MOHKTAR BELMOKHTAR: (Foreign language spoken)
BEARDSLEY: Mohktar Belmokhtar, speaking in this video, is the leader of the militants who attacked the facility. The desert jihadist, who lost an eye training in Afghanistan before he was even 20, has already been sentenced to death in absentia by Algeria for attacks against the government dating back to the '90s. Known as Mr. Marlboro for his illicit cigarette trading, Belmokhtar is typical of the jihadis who move freely in the huge swath of desert between many African countries with porous borders and little state control.
Arab world specialist Gilles Kepel says the Islamists there live as their ancestors did, but with a foot in the modern world.

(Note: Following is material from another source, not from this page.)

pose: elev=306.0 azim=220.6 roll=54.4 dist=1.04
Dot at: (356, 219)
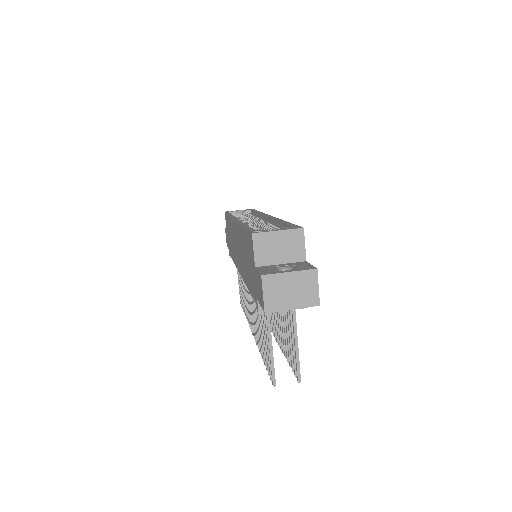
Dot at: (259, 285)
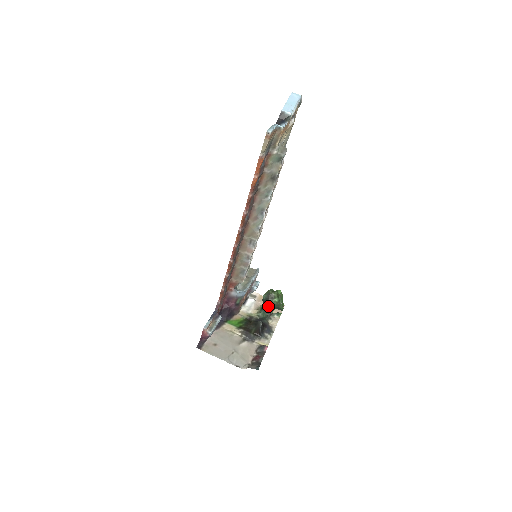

GILLES KEPEL ARAB WORLD SPECIALIST: They're also on the Internet. They communicate with the cell phones. And they're able to blend the tradition and the post-modernity, if you want. Plus, they spend their time watching videos of al-Qaida and the Syrian jihad, the Libyan jihad on YouTube. And this is this is what molds their imagination.

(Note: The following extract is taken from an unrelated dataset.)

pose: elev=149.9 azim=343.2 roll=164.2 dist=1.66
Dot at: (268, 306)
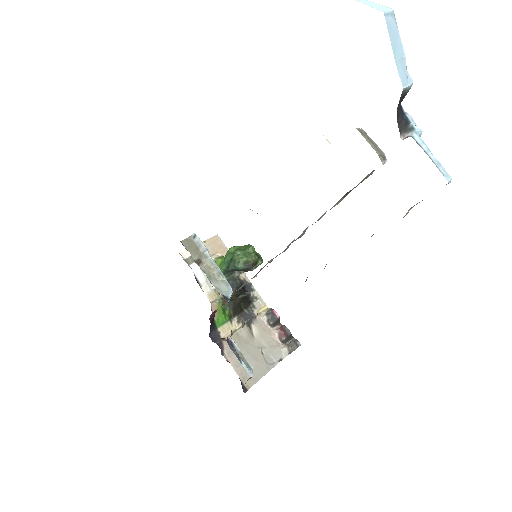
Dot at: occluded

BEARDSLEY: France has just gone to war against such jihadis who have taken over the north of Mali. French President Francois Hollande said the Algerian hostage drama reinforces the urgency of the Mali intervention. While Britain, the U.S., and Japan expressed concern over the brutality and secrecy of Algeria's handling of the crisis, Hollande gave his full support.
PRESIDENT FRANCOIS HOLLAND: (Foreign language spoken)
BEARDSLEY: Considering there were so many hostages and such coldly determined terrorists, the Algerians handled it in the best way, said Hollande. There could have been no negotiations.
The world's attention is now focused on the threat posed by Islamist militants in the Sahel, a vast desert region that spans the continent. British Prime Minister David Cameron, speaking earlier today.
PRIME MINISTER DAVID CAMERON: This is a stark reminder once again of the threat we face from terrorism the world over. We have had successes in recent years in reducing the threat from some parts of the world, but the threat has grown particularly in North Africa.
BEARDSLEY: Naoufel Brahimi-Elmili is an expert on terrorism with Sciences Po University in Paris.
NAOUFEL BRAHIMI-ELMILI SCIENCE PO UNIVERSITY PROFESSOR: When you look at the jihad tour for the last 20 or 30 years, they start in Afghanistan, Yemen, Iraq, Syria.
BEARDSLEY: Now he says another front has opened in the Sahel region of Africa.
For NPR news, I'm Eleanor Beardsley, Paris.